Mon Jul 29, 2024, 02:03 AM
Jul 29

In margarine they create trans fats by adding hydrogen to liquid plant fats. Very unhealthy for your body.

Trying to solidify vegetable oils with hydrogen is really an unhealthy process.

They use hydrogen in this process too. I just wonder how bad for your cholesterol levels it will be.

eppur_se_muova

(36,943 posts)
2. Sounds like they've modified Fishcer-Tropsch catalysis to produce long-chain fatty acids.
Mon Jul 29, 2024, 02:24 AM
Jul 29


https://en.wikipedia.org/wiki/Fischer%E2%80%93Tropsch_process

Without knowing details of the process, it's hard to say how many unsaturated acids would be formed. I have to say, though, I don't really see the point. The fact that it's using CO2 as a starting material is probably not that important -- you would need to add lots of hydrogen, almost regardless of the carbon source, to make long-chain fatty acids, so I don't see how they come to the conclusion that "this technique has the potential to drastically shrink the environmental footprint typically involved with food systems". The environmental impact will depend entirely on where the H2 comes from. I tend to suspect overly optimistic energy accountancy. This could lead to more consumption of fossil fuels to make food -- in this case, food made directly from fossil fuels.
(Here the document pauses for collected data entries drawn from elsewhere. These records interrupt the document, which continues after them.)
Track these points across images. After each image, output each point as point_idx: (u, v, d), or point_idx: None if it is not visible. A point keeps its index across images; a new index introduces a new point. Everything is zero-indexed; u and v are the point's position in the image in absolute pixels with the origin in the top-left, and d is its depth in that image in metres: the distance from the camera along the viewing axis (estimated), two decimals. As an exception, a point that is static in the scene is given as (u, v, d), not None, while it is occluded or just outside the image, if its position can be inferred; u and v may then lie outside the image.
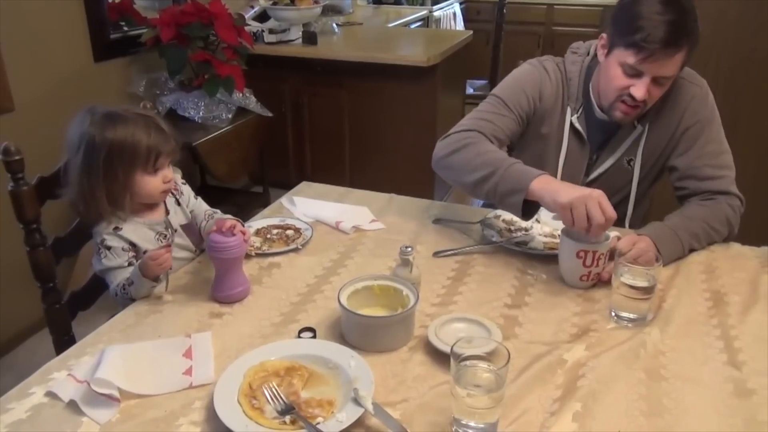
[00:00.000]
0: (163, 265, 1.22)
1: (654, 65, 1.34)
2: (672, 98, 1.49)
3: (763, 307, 1.23)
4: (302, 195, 1.73)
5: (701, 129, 1.49)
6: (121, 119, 1.29)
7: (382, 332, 1.10)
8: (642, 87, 1.36)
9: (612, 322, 1.19)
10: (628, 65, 1.37)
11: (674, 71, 1.38)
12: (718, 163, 1.49)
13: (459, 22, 5.39)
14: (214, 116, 2.69)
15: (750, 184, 2.53)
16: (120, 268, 1.30)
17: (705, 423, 0.94)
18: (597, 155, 1.58)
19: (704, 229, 1.42)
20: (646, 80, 1.36)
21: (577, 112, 1.55)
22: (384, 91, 3.21)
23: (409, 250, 1.21)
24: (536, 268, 1.37)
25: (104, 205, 1.28)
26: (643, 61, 1.34)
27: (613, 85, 1.41)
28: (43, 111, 2.33)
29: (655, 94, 1.41)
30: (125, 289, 1.27)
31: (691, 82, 1.52)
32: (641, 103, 1.40)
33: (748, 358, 1.08)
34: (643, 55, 1.33)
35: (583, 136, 1.55)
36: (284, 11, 3.34)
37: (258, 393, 0.97)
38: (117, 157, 1.27)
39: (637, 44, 1.33)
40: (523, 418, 0.94)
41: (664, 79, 1.39)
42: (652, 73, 1.36)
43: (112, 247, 1.30)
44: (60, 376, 1.03)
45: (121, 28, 2.72)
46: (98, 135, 1.26)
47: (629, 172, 1.57)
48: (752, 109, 2.46)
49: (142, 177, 1.31)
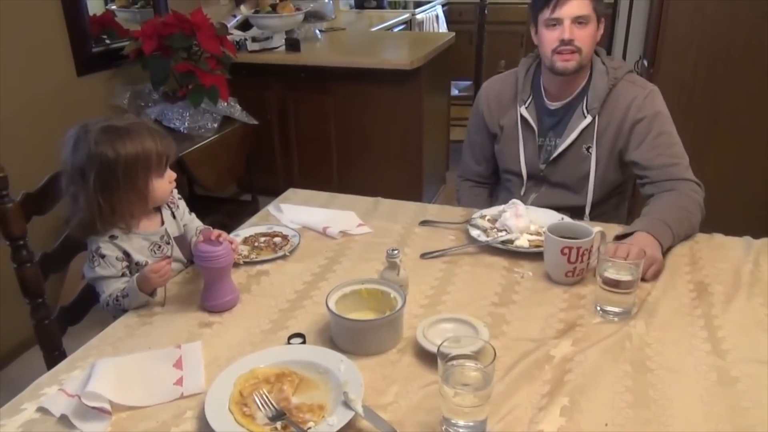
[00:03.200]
0: (164, 277, 1.25)
1: (565, 8, 1.56)
2: (615, 94, 1.64)
3: (745, 297, 1.25)
4: (289, 202, 1.74)
5: (650, 124, 1.60)
6: (125, 132, 1.29)
7: (370, 335, 1.11)
8: (566, 30, 1.57)
9: (598, 316, 1.21)
10: (547, 20, 1.59)
11: (587, 10, 1.57)
12: (671, 152, 1.60)
13: (442, 24, 5.42)
14: (199, 126, 2.69)
15: (731, 176, 2.59)
16: (113, 278, 1.31)
17: (690, 412, 0.96)
18: (554, 141, 1.71)
19: (683, 214, 1.48)
20: (567, 23, 1.57)
21: (525, 103, 1.73)
22: (369, 95, 3.22)
23: (395, 253, 1.22)
24: (522, 266, 1.39)
25: (126, 217, 1.31)
26: (554, 10, 1.57)
27: (546, 43, 1.61)
28: (27, 128, 2.33)
29: (582, 36, 1.58)
30: (118, 301, 1.28)
31: (635, 84, 1.66)
32: (573, 47, 1.58)
33: (731, 347, 1.10)
34: (552, 4, 1.56)
35: (530, 123, 1.72)
36: (266, 19, 3.35)
37: (249, 400, 0.97)
38: (133, 168, 1.28)
39: (546, 1, 1.57)
40: (512, 414, 0.96)
41: (582, 18, 1.57)
42: (568, 15, 1.56)
43: (107, 255, 1.31)
44: (51, 391, 1.03)
45: (103, 42, 2.73)
46: (110, 152, 1.26)
47: (589, 158, 1.68)
48: (731, 101, 2.50)
49: (157, 182, 1.34)
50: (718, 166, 2.57)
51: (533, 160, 1.74)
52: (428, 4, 5.19)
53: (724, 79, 2.48)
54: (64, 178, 1.31)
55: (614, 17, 3.46)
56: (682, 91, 2.54)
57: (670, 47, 2.51)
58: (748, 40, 2.40)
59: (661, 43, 2.53)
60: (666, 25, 2.49)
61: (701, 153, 2.55)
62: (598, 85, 1.64)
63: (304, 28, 3.63)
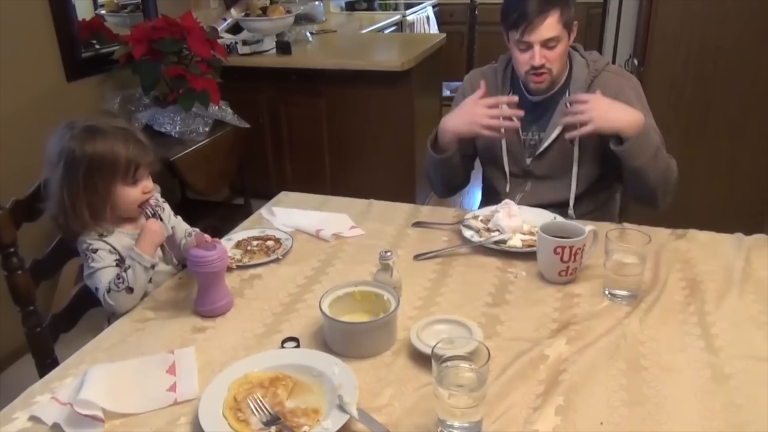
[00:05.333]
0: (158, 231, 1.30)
1: (534, 34, 1.55)
2: (598, 84, 1.64)
3: (737, 293, 1.25)
4: (281, 205, 1.74)
5: (635, 106, 1.59)
6: (100, 132, 1.30)
7: (364, 338, 1.11)
8: (535, 55, 1.57)
9: (606, 300, 1.25)
10: (518, 42, 1.59)
11: (556, 32, 1.56)
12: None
13: (433, 25, 5.43)
14: (190, 130, 2.68)
15: (723, 174, 2.60)
16: (108, 267, 1.31)
17: (684, 409, 0.96)
18: (538, 136, 1.72)
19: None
20: (537, 48, 1.57)
21: None
22: (360, 97, 3.22)
23: (388, 254, 1.22)
24: (516, 266, 1.39)
25: (86, 217, 1.30)
26: (524, 34, 1.56)
27: (519, 64, 1.64)
28: (16, 134, 2.31)
29: (552, 57, 1.59)
30: (120, 278, 1.26)
31: (617, 75, 1.69)
32: (543, 69, 1.60)
33: (724, 344, 1.11)
34: (521, 29, 1.56)
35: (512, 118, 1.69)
36: (257, 22, 3.34)
37: (243, 405, 0.97)
38: (97, 170, 1.29)
39: (514, 23, 1.57)
40: (507, 414, 0.96)
41: (551, 41, 1.57)
42: (537, 40, 1.56)
43: (99, 249, 1.31)
44: (43, 400, 1.02)
45: (93, 46, 2.72)
46: (78, 149, 1.28)
47: (572, 151, 1.69)
48: (722, 99, 2.51)
49: (122, 189, 1.32)
50: (709, 164, 2.59)
51: (517, 156, 1.75)
52: (419, 6, 5.20)
53: (714, 78, 2.49)
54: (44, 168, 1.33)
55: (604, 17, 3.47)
56: (672, 89, 2.55)
57: (660, 46, 2.53)
58: (737, 38, 2.41)
59: (651, 42, 2.54)
60: (655, 23, 2.50)
61: (692, 151, 2.57)
62: (579, 77, 1.66)
63: (294, 31, 3.63)
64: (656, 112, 1.65)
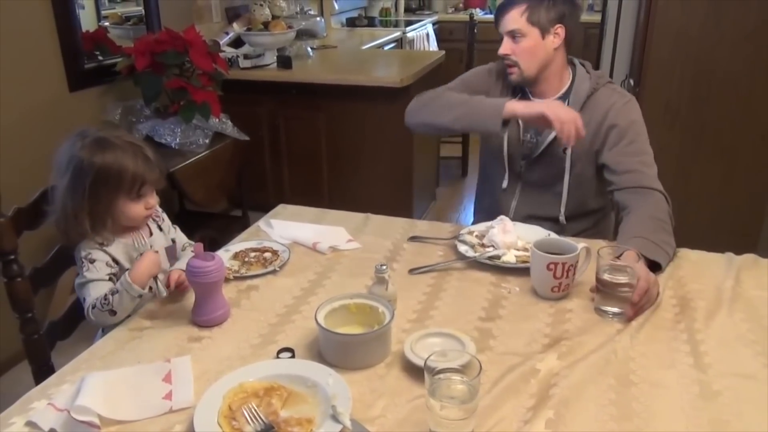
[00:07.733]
0: (153, 262, 1.30)
1: (501, 24, 1.71)
2: (596, 97, 1.70)
3: (727, 312, 1.27)
4: (279, 217, 1.76)
5: (625, 130, 1.65)
6: (110, 145, 1.32)
7: (359, 349, 1.12)
8: (503, 45, 1.71)
9: (597, 316, 1.27)
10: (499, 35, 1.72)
11: (518, 25, 1.67)
12: (640, 160, 1.64)
13: (432, 42, 5.49)
14: (190, 142, 2.70)
15: (715, 194, 2.62)
16: (100, 281, 1.32)
17: (672, 425, 0.98)
18: (535, 139, 1.77)
19: (659, 225, 1.50)
20: (505, 38, 1.71)
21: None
22: (359, 113, 3.25)
23: (383, 268, 1.24)
24: (509, 282, 1.41)
25: (86, 226, 1.31)
26: (497, 26, 1.73)
27: None
28: (19, 143, 2.34)
29: (517, 50, 1.69)
30: (107, 299, 1.27)
31: (615, 92, 1.73)
32: (510, 61, 1.71)
33: (713, 361, 1.12)
34: (496, 21, 1.73)
35: None
36: (258, 37, 3.38)
37: (238, 414, 0.98)
38: (102, 182, 1.30)
39: (495, 18, 1.74)
40: (498, 427, 0.97)
41: (515, 32, 1.68)
42: (503, 30, 1.70)
43: (96, 260, 1.33)
44: (40, 406, 1.03)
45: (96, 58, 2.75)
46: (86, 159, 1.30)
47: (564, 159, 1.72)
48: (716, 120, 2.54)
49: (125, 202, 1.34)
50: (702, 184, 2.61)
51: (514, 156, 1.80)
52: (419, 23, 5.26)
53: (708, 99, 2.53)
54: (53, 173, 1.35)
55: (601, 37, 3.51)
56: (667, 110, 2.58)
57: (655, 67, 2.56)
58: (731, 60, 2.45)
59: (647, 62, 2.58)
60: (651, 45, 2.54)
61: (686, 171, 2.60)
62: (580, 87, 1.72)
63: (295, 46, 3.67)
64: (651, 132, 1.68)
It seems they're only doing this to avoid using animal products, and margarine can do that.

I suppose it's possible to start with natural gas and reform it to make all the carbon and H2 used to make the "butter", with some H2 left over, but that means we're bringing fossil fuel to the surface to make food, which we will then metabolize to CO2 (directly or indirectly), so the net result would be disinterment of carbon.

This seems to be a niche solution at best, not something broadly applicable for any great benefit.